BY JEFFREY HEYDEN-KAYE
courtesy of Ponoka News
The tragic death of Tom Hamilton in an avalanche has reverberated through the community of Ponoka.
Hamilton, 29, was snowmobiling with three friends in McBride, B.C. March 21st when the snow started to break apart from right beneath him. He and another friend, Curtis Fries from Sherwood Park, were unable to escape the avalanche in time and they were buried.
“As he was turning around, the avalanche let loose underneath Tom,” explained his father Jim Hamilton. “The whole plateau let loose.”
He said the other two snowmobilers were able to locate Fries’ emergency beacon. They were able to dig him out but he succumbed to his injuries. The four riders had proper safety equipment.
Search and rescue crews searched for Tom’s body, but they had to call off the search as the evening wore on. He was found the next day approximately 15m under where Fries was found. Hamilton said their emergency beacons were right on top of each other, which made it difficult to locate Tom’s body.
“That we get to bring him home and give him a proper burial is huge to me and to his wife,” said Hamilton. “Until he’s found, you’re praying he’s alive. You know it’s not likely.”
Tom leaves behind a young family with his wife Amanda and two young children, Kaitlyn and James.
As his children will never know what their father was like, Amanda has requested people who knew Tom write a story about him and his life. As they grow older, she hopes to pass on these stories to her children.
Tom’s death has also created a void in Jim’s life; not only was he his son, but Tom and Jim were partners at Hamilton’s IGA.
“I’m scared,” said Jim simply. “I don’t know how I can do it without him.”

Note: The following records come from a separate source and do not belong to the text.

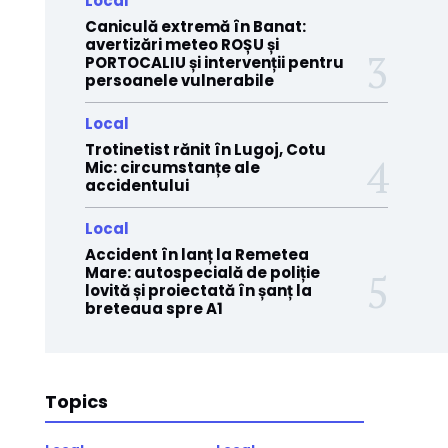
Local
Caniculă extremă în Banat:
avertizări meteo ROȘU și
PORTOCALIU și intervenții pentru
persoanele vulnerabile
Local
Trotinetist rănit în Lugoj, Cotu
Mic: circumstanțe ale
accidentului
Local
Accident în lanț la Remetea
Mare: autospecială de poliție
lovită și proiectată în șanț la
breteaua spre A1
Topics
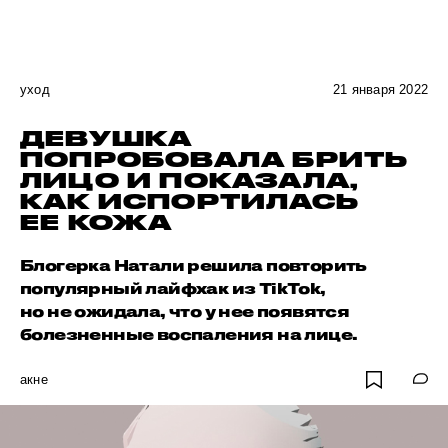
уход
21 января 2022
ДЕВУШКА
ПОПРОБОВАЛА БРИТЬ
ЛИЦО И ПОКАЗАЛА,
КАК ИСПОРТИЛАСЬ
ЕЕ КОЖА
Блогерка Натали решила повторить
популярный лайфхак из TikTok,
но не ожидала, что у нее появятся
болезненные воспаления на лице.
акне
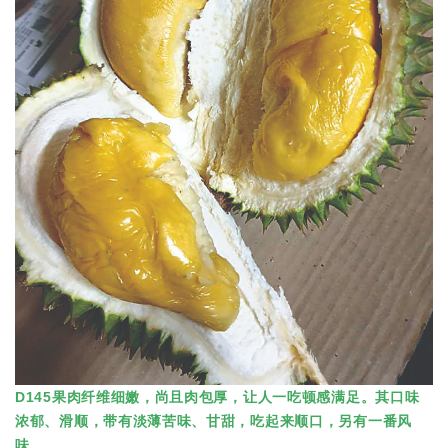
D145果肉纤维细嫩，尚且肉包厚，让人一吃顿感满足。其口味
浓郁、滑顺，带有淡薄苦味、甘甜，吃起来顺口，另有一番风
味。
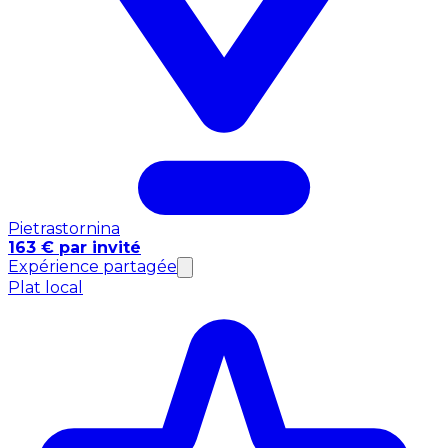
Pietrastornina
163 € par invité
Expérience partagée
Plat local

He has received hundreds of emails and calls from the many people who knew Tom and each one has been about the lasting memory he had on them.
Tom could be found in many parts of Ponoka. While he was a fixture at the store, he was also a big advocate of community events. He was past-president of the Ponoka Kinsmen and was always busy during Ponoka Stampede.
Tom’s good nature and work ethic is another thing Jim is proud of.
He told the story of Tom working at a plant picking lettuce some years ago. Tom had to take on extra work to cover a sick employee and in an effort to be efficient, Tom managed to do the work of two people.
That work ethic got other staff members in trouble and he was told to reduce the workflow.
“So he got his back up and the next day he bribed the kid beside him to move down one and he did three rows to prove a point. And he got fired,” explained Jim fondly.
It was this kind of work ethic that Jim loved about his son, who was on his way to being a fourth generation owner of Hamilton’s IGA. Jim said most families don’t make it past three generations. “We found a way to make it work,” he said.
Tom was getting so good at the job that when Jim was dealing with an injury last year, his son handled it well. “We actually made more money with my leg when I was at home than I did when I was there.”
Jim said they were in the midst of planning a surprise birthday party for Tom, who was going to turn 30 on April 30th. There were no details at the production time on a funeral date.
In the meantime, Ponoka Kinsmen, where Tom served as president between 2011 and 2013, has announced that a decision was made to dedicate the toboggan hill, which the deceased was so instrumental in creating, to his memory.
“Any donations can be made to the Tom Hamilton Memorial Hill through the Ponoka Kinsmen,” said the press release issued by the organization.